In previous code, I transform data by manual procedure and then use lsqcurvefit to fitting the data, with B and L are optimization variables.
lb=[0, 1];
ub=[2, 2.8];
p0=[0.5 2.7];
p=lsqcurvefit(@(p,y_exp) pendant_bubble_arc_d(p,y_exp),p0,y_exp,x_exp,lb,ub);
function x_model = pendant_bubble_arc_d(p, y_exp)
global l_exp
B = p(1);
L=p(2);
% initial conditions
y0= zeros(5,1);
sspan = [0 l_exp/L]; y_solver=[];
options = odeset('RelTol',1e-8,'AbsTol',1e-8,'MaxStep',5e-2);
% call the ODE solver
[~, y_solver] = ode45(@(t,y) pendant_bubble_arc_f(t,y,B), sspan, y0, options);
% model prediction
x_model = interp1( y_solver(:,2)*L, y_solver(:,1)*L, y_exp,'spline',2);
return;
The code run successfully and result is correct. However, my PI also needs xc, yc, theta are optimization values for lsqcurvefit function.
And this my idea for the problem:
lb=[0, 1, 0, 0, 0];
ub=[2, 2.8, 5, 5, 5];
p0=[0.5, 2, 2.5, 0.8, 1 ];
p= lsqcurvefit(@(p,y_exp) lsq_function(p,y_exp),p0,y_exp,x_exp,lb,ub);
function x_model = lsq_function(p, y_exp)
global l_exp
B = p(1);
L=p(2);
yc=p(4);
xc=p(3);
theta=p(5);
% initial conditions
y0= zeros(5,1);
sspan = [0 l_exp/L]; y_solver=[];
options = odeset('RelTol',1e-8,'AbsTol',1e-8,'MaxStep',5e-2);
% call the ODE solver
[~, y_solver] = ode45(@(t,y) YL_function(t,y,B), sspan, y0, options);
% transforming coordinates
R=[cosd(theta) sind(theta); -sind(theta) cosd(theta)];
y_trans(:,1)=y_solver(:,1)+xc;
y_trans(:,2)=y_solver(:,2)+yc;
y_rotate=R*y_trans';
% model prediction
x_model = interp1(y_rotate(:,2)*L, y_rotate(:,1)*L, y_exp,'spline',2);
return;
Although the code does not have any error, but it does not return the values I expect. The code just return value slightly change from initial guess (few percents). I just learning this and do not have sufficient knowledge about matlab. So if you have any ideas how I should modify the code, please let me know.
Thank you!
P/s: if the question is unclear, please pointed it and I will explain.

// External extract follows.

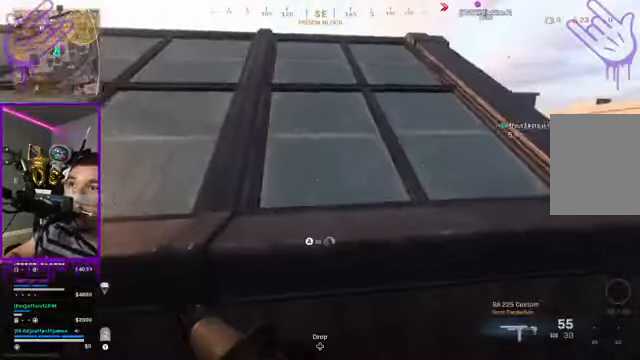
Gameplay with a controller (Xbox layout); each line is a JSON object with the inputs held at the frame after it. "events" lists button and stick changes between this image and that frame as [ms after this image, input, new state], when the widget could be followed in between. Not read: L3 R3.
{"buttons": [], "left_stick": "up", "right_stick": "center", "events": [[267, "right_stick", "right"], [468, "right_stick", "center"]]}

function f=YL_function(s,y,B)
r = y(1); % radial distance
h = y(2); % height
theta = y(3); % angle
V = y(4); % volume
A = y(5); % surface area
f(1) = cos(theta);
f(2) = sin(theta);
if s==0
f(3) = 1/B;
else
f(3) = 2/B-h-sin(theta)./r;
end
f(4) = pi*r^.2*sin(theta);
f(5) = 2*pi*r;
f=f';
This is function YL_function (also pendant_bubble_arc_f in upper code).
0 Comments
Accepted Answer
Torsten
on 6 Mar 2023
Moved: Torsten
on 6 Mar 2023
We need your "YL_function" to see what's happening.

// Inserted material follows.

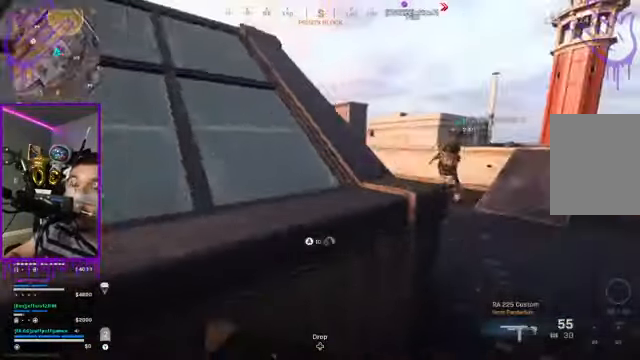
{"buttons": [], "left_stick": "up", "right_stick": "left", "events": [[433, "right_stick", "left"]]}
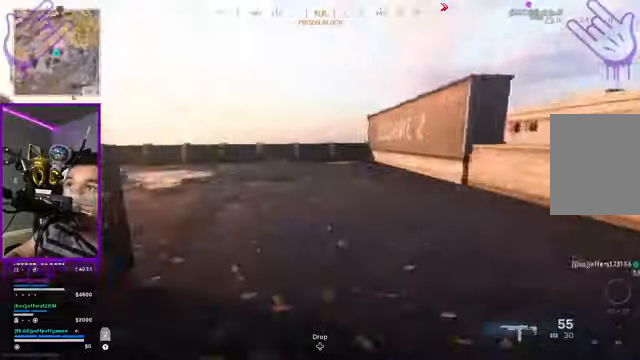
{"buttons": [], "left_stick": "up", "right_stick": "center", "events": [[67, "right_stick", "center"]]}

I wonder whether your transformation is correct.
I would have thought
y_rotate = [cosd(theta) -sind(theta); sind(theta) cosd(theta)]*[y_solver(:,1),y_solver(:,2)].' + [xc;yc];
but maybe I'm mistaken.
7 Comments
Torsten
on 7 Mar 2023
Btw can you explain why changing sspan is make this code working instead of old expression?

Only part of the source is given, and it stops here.